During the 1972 North Vietnamese Easter Offensive, it didn’t seem that far fetched an order for Captain John Ripley. He was in charge of a 600-man unit, composed mostly of South Vietnamese soldiers, at the bridge of Dong Ha. He was staring down 20,000 of the enemy, including some 200 tanks. To say it was a modern day Thermopylae is in no way a stretch. His commanders didn’t see another way to accomplish the mission.

Captain Ripley had another idea: run back and forth under heavy enemy fire with 500lbs of explosives so he could blow up the bridge. Not the greatest plan but, better than the alternative. Then he did something legendary, he executed the plan. As 20,000 of the enemy bore down on him, against all odds, Cpt. Ripley ran directly into withering enemy fire, calmly set up the charge, and blew up the damn bridge.

He accomplished the mission and he saved his Marines.

For his acts of bravery in the face of enemy fire he was awarded the Navy Cross.

He would retire a Colonel having graduated from the US Army’s Airborne and Ranger Schools, USMC Recon School, and the British Royal Marine’s Recon school, a testament that his actions on the bridge at Dong Ha weren’t some crazy fluke. He is the only United States Marine to be inducted into the Ranger Hall of Fame at Ft. Benning, Georgia. If you are in Afghanistan reading this, and you’re on FOB Ripley, you are reading about the base’s namesake.

Sadly, he has left us to spend eternity with the Great Ranger in the Sky. He was 69 years old.

This moment almost came in the summer of 2002. Col. Ripley needed a liver transplant because of a tropical disease that he’d caught long ago in Southern Asia. He’d been read his last rites twice, his family steeled themselves for the end, but the man clung to life. A liver was found in Philadelphia. The Commandant of the Marine Corps sent an entire section of CH-46 helicopters to secure the PC, then he coordinated special clearance for the birds to land in Washington DC, where the transplant surgery was to be preformed. Military valor is one thing, service to the nation above and beyond the call of duty another still, but when the Commandant of the Marine Corps whips up a flight of birds for you and garners special security clearance over DC at our current threat levels, you have passed beyond what mortal man can accomplish – you are the stuff of legend. Col. Ripley was such a man.

11 November 2008.

Veterans Day.

This is the day that our nation pays homage and respect to men like Col, John Ripley. It is a day that all of you whom have or are currently serving should hold your heads just a little higher and walk even more proudly through your day.

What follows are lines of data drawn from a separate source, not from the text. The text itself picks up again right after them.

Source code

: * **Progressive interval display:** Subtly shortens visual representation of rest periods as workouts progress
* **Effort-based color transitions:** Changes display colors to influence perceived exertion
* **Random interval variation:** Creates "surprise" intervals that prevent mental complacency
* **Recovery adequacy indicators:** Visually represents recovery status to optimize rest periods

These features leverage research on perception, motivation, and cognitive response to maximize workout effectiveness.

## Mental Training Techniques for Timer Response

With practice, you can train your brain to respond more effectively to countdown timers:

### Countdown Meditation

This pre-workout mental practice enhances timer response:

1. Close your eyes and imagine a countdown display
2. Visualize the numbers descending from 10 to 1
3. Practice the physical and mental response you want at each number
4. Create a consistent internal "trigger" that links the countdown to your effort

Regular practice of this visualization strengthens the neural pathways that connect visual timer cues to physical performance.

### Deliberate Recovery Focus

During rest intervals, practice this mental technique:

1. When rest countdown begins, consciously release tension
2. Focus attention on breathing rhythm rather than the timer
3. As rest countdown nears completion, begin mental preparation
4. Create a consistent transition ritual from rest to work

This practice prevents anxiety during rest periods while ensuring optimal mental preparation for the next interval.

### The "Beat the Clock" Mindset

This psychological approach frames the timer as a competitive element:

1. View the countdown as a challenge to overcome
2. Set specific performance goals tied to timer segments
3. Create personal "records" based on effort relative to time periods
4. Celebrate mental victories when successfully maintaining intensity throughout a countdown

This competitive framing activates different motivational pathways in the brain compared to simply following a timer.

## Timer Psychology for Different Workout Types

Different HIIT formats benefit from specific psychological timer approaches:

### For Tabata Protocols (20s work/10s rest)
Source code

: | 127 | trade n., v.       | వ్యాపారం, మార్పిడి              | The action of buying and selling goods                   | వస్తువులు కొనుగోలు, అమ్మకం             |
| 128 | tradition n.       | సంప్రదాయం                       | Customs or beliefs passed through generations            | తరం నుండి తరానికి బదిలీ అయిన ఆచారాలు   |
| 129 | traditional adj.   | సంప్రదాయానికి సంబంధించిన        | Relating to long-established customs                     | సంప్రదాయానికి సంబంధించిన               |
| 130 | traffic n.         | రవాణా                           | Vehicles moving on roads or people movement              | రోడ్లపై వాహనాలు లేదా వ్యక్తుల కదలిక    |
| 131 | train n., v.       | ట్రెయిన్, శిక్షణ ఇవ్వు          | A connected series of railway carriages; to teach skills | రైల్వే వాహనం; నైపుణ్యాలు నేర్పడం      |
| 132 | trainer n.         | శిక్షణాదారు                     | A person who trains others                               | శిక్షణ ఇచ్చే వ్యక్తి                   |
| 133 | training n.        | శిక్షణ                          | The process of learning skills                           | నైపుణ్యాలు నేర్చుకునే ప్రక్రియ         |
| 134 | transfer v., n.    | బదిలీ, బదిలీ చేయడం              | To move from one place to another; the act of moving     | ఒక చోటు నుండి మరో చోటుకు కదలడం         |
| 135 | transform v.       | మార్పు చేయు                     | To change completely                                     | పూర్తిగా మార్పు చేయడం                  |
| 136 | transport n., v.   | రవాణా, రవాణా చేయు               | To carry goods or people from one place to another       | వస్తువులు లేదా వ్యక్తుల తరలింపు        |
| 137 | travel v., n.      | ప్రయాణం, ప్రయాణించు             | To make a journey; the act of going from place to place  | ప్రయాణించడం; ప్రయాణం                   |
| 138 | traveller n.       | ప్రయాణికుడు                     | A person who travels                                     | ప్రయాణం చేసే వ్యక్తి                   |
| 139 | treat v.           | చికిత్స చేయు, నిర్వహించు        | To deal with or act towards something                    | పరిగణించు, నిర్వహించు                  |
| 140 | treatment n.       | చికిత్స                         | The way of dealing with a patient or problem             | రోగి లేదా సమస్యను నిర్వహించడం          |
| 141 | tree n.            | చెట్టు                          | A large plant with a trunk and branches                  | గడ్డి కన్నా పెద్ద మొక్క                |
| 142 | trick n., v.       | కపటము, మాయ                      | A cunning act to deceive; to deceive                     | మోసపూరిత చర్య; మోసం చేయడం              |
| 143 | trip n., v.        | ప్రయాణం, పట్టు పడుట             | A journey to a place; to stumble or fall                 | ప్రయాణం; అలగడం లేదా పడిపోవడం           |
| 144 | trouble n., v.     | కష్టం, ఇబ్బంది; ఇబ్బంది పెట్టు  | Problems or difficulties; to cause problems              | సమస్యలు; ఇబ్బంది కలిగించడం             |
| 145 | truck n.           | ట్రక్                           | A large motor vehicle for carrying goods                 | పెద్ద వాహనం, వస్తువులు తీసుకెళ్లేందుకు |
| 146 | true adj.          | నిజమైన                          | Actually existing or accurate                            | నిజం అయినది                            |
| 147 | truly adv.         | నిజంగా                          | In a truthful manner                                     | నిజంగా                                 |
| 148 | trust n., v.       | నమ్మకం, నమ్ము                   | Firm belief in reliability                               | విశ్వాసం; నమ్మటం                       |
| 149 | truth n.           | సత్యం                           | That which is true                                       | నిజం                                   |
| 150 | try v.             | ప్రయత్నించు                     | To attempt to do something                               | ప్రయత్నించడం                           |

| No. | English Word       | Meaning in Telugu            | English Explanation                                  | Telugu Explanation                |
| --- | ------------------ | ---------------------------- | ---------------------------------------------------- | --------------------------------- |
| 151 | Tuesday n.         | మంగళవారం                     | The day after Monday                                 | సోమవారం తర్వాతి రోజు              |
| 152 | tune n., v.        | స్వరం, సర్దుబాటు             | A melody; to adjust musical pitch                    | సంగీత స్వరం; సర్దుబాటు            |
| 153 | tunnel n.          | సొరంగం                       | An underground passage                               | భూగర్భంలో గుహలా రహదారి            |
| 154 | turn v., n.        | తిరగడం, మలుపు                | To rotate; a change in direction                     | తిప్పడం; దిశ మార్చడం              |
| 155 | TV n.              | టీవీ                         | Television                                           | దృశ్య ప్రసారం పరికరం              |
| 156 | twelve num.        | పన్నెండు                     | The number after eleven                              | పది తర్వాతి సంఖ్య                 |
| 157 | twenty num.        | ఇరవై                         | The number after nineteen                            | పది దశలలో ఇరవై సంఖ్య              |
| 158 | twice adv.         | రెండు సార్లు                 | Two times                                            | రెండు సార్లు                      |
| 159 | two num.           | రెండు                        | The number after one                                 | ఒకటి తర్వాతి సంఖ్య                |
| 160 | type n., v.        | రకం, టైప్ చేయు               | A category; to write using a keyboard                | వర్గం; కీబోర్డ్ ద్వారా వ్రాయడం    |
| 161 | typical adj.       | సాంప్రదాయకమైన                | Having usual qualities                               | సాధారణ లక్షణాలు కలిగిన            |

Freedom isn’t free, and today our nation remembers the price that was paid. Some gave all, everyone who has served gave something, and our nation gets to pay homage to those who have shown such extraordinary courage and sacrifice that only the most callous and out of touch can’t help but be grateful for the protection and freedom our Veterans have provided them.

To our fellow Vets, thank you for all you’ve done. To those currently serving, keep your heads down. To Colonel Ripley, Godspeed, sir. Godspeed.